=== Halaman ===
↓

Kedua, serangan fisik yang terjadi dalam rumah tangga (domestic violence). Termasuk tindak kekerasan dalam bentuk penyiksaan terhadap anak-anak (child abuse).
Ketiga, penyiksaan yang mengarah kepada organ alat kelamin (genital mutilation), misalnya penyunatan terhadap anak perempuan.
Keempat, kekerasan dalam bentuk pelacuran (prostitution). Pelacuran merupakan bentuk kekerasan terhadap perempuan yang diselenggarakan oleh suatu mekanisme ekonomi yang merugikan kaum perempuan. Setiap masyarakat dan negara selalu menggunakan standar ganda terhadap pekerja seksual ini. Di satu sisi pemerintah melarang dan menangkapi mereka, tetapi di lain pihak Negara juga menarik pajak dari mereka. Sementara seorang pelacur dianggap rendah oleh masyarakat, namun tempat pusat kegiatan mereka selalu saja ramai dikunjungi orang.
Kelima, kekerasan dalam bentuk pornografi. Pornografi adalah jenis kekerasan lain  terhadap perempuan. Jenis kekerasan ini termasuk kekerasan nonfisik/ yakni pelecehan  terhadap kaum perempuan di mana tubuh  perempuan dijadikan objek demi keuntungan  seseorang.
Keenam, kekerasan dalam bentuk pemaksaan sterilisasi dalam Keluarga Berencana (en-forced sterilization). Keluarga Berencana di banyak tempat ternyata telah menjadi sumber kekerasan terhadap perempuan. Dalam rangka memenuhi target mengontrol pertumbuhan penduduk, perempuan seringkali dijadikan korban demi program tersebut, meskipun semua orang tahu bahwa persoalannya tidak saja pada perempuan melainkan berasal dari kaum laki-laki juga. Namun, lantaran bias gender, perempuan dipaksa sterelisasi yang sering kali membahayakan baik fisik ataupun jiwa mereka.

↑

=== Data Tersedia ===
↓

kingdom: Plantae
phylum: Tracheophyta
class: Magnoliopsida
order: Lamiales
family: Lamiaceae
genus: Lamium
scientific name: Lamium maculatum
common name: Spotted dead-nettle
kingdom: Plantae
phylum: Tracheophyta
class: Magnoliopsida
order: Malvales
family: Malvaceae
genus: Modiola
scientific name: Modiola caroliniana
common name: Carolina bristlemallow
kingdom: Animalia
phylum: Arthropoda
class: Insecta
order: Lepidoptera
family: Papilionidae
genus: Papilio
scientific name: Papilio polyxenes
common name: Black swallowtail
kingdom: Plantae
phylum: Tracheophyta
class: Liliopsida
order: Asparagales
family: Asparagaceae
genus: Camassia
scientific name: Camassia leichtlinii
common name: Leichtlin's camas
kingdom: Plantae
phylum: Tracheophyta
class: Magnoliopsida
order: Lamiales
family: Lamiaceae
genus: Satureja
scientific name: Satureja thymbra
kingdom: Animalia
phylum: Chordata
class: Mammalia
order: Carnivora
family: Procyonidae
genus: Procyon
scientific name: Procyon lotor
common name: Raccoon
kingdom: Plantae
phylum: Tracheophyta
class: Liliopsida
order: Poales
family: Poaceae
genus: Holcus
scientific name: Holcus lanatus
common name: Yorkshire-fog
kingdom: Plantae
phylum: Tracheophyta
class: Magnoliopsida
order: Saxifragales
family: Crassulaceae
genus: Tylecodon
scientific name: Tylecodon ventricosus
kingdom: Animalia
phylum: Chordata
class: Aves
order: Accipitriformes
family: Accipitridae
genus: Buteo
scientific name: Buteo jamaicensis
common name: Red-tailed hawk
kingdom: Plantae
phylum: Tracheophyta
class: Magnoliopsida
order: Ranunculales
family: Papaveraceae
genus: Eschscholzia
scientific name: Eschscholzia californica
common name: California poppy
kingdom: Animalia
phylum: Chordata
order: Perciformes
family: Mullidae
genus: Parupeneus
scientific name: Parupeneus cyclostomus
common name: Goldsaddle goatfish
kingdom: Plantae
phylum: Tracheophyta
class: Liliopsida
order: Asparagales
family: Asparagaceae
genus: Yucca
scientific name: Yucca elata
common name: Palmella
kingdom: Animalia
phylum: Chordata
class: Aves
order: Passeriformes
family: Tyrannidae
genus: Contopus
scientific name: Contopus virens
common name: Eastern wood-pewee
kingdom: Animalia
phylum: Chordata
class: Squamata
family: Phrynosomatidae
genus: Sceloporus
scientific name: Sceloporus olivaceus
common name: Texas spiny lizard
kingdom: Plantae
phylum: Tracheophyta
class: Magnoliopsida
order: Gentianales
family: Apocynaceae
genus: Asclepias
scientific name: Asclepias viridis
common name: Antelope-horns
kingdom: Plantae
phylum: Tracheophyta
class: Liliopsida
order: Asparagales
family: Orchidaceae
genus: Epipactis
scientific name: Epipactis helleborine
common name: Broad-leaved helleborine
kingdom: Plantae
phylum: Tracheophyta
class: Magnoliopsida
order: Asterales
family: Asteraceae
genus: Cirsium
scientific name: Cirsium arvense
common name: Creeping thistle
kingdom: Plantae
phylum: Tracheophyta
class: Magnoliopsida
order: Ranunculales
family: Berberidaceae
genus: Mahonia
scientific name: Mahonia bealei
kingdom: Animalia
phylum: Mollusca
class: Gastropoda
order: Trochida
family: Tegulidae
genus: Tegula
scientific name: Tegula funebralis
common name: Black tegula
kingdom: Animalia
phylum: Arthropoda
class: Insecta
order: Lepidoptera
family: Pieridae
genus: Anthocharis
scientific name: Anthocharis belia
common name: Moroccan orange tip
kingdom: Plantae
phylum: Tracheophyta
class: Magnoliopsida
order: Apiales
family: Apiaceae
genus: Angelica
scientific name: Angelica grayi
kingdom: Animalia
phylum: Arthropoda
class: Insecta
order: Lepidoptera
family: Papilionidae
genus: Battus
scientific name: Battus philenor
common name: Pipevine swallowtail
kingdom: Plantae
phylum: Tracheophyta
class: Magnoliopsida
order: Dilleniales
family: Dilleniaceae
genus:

↑

=== Tugas 1 ===
Salin tanpa perubahan sepotong teks tentang kekerasan terhadap perempuan. Mulailah pada kata-kata "Ketiga, penyiksaan yang" dan berhentilah setelah "ramai dikunjungi orang.".
=== Tugas 2 ===
Tuliskan kembali tanpa perubahan baris-baris dalam catatan, mulai dari baris yang memuat "scientific name: Battus philenor" sampai baris terakhir catatan, termasuk kedua baris tersebut. Jangan tambahkan baris lain.

=== Jawaban Tugas 1 ===
Ketiga, penyiksaan yang mengarah kepada organ alat kelamin (genital mutilation), misalnya penyunatan terhadap anak perempuan.
Keempat, kekerasan dalam bentuk pelacuran (prostitution). Pelacuran merupakan bentuk kekerasan terhadap perempuan yang diselenggarakan oleh suatu mekanisme ekonomi yang merugikan kaum perempuan. Setiap masyarakat dan negara selalu menggunakan standar ganda terhadap pekerja seksual ini. Di satu sisi pemerintah melarang dan menangkapi mereka, tetapi di lain pihak Negara juga menarik pajak dari mereka. Sementara seorang pelacur dianggap rendah oleh masyarakat, namun tempat pusat kegiatan mereka selalu saja ramai dikunjungi orang.

=== Jawaban Tugas 2 ===
scientific name: Battus philenor
common name: Pipevine swallowtail
kingdom: Plantae
phylum: Tracheophyta
class: Magnoliopsida
order: Dilleniales
family: Dilleniaceae
genus:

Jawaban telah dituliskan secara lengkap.